[START OF PAGE EXTRACT]

Shourideh C. Molavi

Shourideh C. Molavi is a Senior Lecturer in the Discipline of Human Rights at the Institute for the Study of Human Rights and the Department of Anthropology at Columbia University. Shourideh is a writer and scholar specializing in critical state theory, decolonization, migration and border studies, decolonial ecologies, and trained with a background in International Humanitarian Law. She has over 15 years of academic and fieldwork experience in the Middle East—focusing on Israel/Palestine—on the topics of border practices, citizenship and statelessness, militarized landscapes, and human and minority rights, with an emphasis on the relationship between the law, violence, and power.

Shourideh studied Political Science at the University of Toronto (B.A. 2008) and completed her graduate studies at York University in Canada (M.A. 2010; Ph.D. 2018). She has taught on the above topics in liberal arts schools across the Middle East and North Africa, including at Bard College in Al-Quds University in Jerusalem (2013-2015), at the Doha Institute for Graduate Studies in Qatar (2016-2018), at the American University in Cairo, Egypt (2018-2020), and most recently at the University of Basel (2020-2023).

[END OF PAGE EXTRACT]

**DIRECTIVE 1:** Write out the part of the profile from "Shourideh studied Political" through "of Basel (2020-2023)." word for word.
**DIRECTIVE 2:** Convert the rows, from the first one through the line containing "10: (550, 96)", into a JSON list of strings, one string per line. Leave out blank lines.

[START OF RECORDS FOR THIS EXERCISE]

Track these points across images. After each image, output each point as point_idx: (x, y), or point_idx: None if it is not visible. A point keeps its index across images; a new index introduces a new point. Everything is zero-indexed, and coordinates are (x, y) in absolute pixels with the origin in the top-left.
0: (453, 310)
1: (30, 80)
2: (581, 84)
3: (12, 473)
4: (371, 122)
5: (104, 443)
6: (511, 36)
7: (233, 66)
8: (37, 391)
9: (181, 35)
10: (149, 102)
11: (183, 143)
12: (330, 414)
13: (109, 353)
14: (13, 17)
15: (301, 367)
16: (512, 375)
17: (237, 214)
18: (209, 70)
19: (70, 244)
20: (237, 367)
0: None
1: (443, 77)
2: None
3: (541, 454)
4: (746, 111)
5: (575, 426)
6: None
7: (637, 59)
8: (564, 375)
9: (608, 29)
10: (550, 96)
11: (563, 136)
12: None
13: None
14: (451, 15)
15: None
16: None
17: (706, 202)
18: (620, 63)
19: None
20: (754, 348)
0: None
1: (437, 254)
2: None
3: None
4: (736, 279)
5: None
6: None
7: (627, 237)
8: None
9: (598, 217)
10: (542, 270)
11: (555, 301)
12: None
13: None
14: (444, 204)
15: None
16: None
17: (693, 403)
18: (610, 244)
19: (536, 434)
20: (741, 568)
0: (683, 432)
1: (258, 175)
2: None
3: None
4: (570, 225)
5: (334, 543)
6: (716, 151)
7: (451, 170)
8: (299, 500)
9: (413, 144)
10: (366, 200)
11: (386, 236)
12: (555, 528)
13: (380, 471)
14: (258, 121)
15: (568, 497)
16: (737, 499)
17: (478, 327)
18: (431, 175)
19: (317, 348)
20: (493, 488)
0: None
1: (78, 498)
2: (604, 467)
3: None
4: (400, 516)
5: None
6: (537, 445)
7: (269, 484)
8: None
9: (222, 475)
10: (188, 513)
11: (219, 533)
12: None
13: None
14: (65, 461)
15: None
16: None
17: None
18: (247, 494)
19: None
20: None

[END OF RECORDS FOR THIS EXERCISE]

**FINAL ANSWER 1:**
Shourideh studied Political Science at the University of Toronto (B.A. 2008) and completed her graduate studies at York University in Canada (M.A. 2010; Ph.D. 2018). She has taught on the above topics in liberal arts schools across the Middle East and North Africa, including at Bard College in Al-Quds University in Jerusalem (2013-2015), at the Doha Institute for Graduate Studies in Qatar (2016-2018), at the American University in Cairo, Egypt (2018-2020), and most recently at the University of Basel (2020-2023).

**FINAL ANSWER 2:**
[
  "Track these points across images. After each image, output each point as point_idx: (x, y), or point_idx: None if it is not visible. A point keeps its index across images; a new index introduces a new point. Everything is zero-indexed, and coordinates are (x, y) in absolute pixels with the origin in the top-left.",
  "0: (453, 310)",
  "1: (30, 80)",
  "2: (581, 84)",
  "3: (12, 473)",
  "4: (371, 122)",
  "5: (104, 443)",
  "6: (511, 36)",
  "7: (233, 66)",
  "8: (37, 391)",
  "9: (181, 35)",
  "10: (149, 102)",
  "11: (183, 143)",
  "12: (330, 414)",
  "13: (109, 353)",
  "14: (13, 17)",
  "15: (301, 367)",
  "16: (512, 375)",
  "17: (237, 214)",
  "18: (209, 70)",
  "19: (70, 244)",
  "20: (237, 367)",
  "0: None",
  "1: (443, 77)",
  "2: None",
  "3: (541, 454)",
  "4: (746, 111)",
  "5: (575, 426)",
  "6: None",
  "7: (637, 59)",
  "8: (564, 375)",
  "9: (608, 29)",
  "10: (550, 96)"
]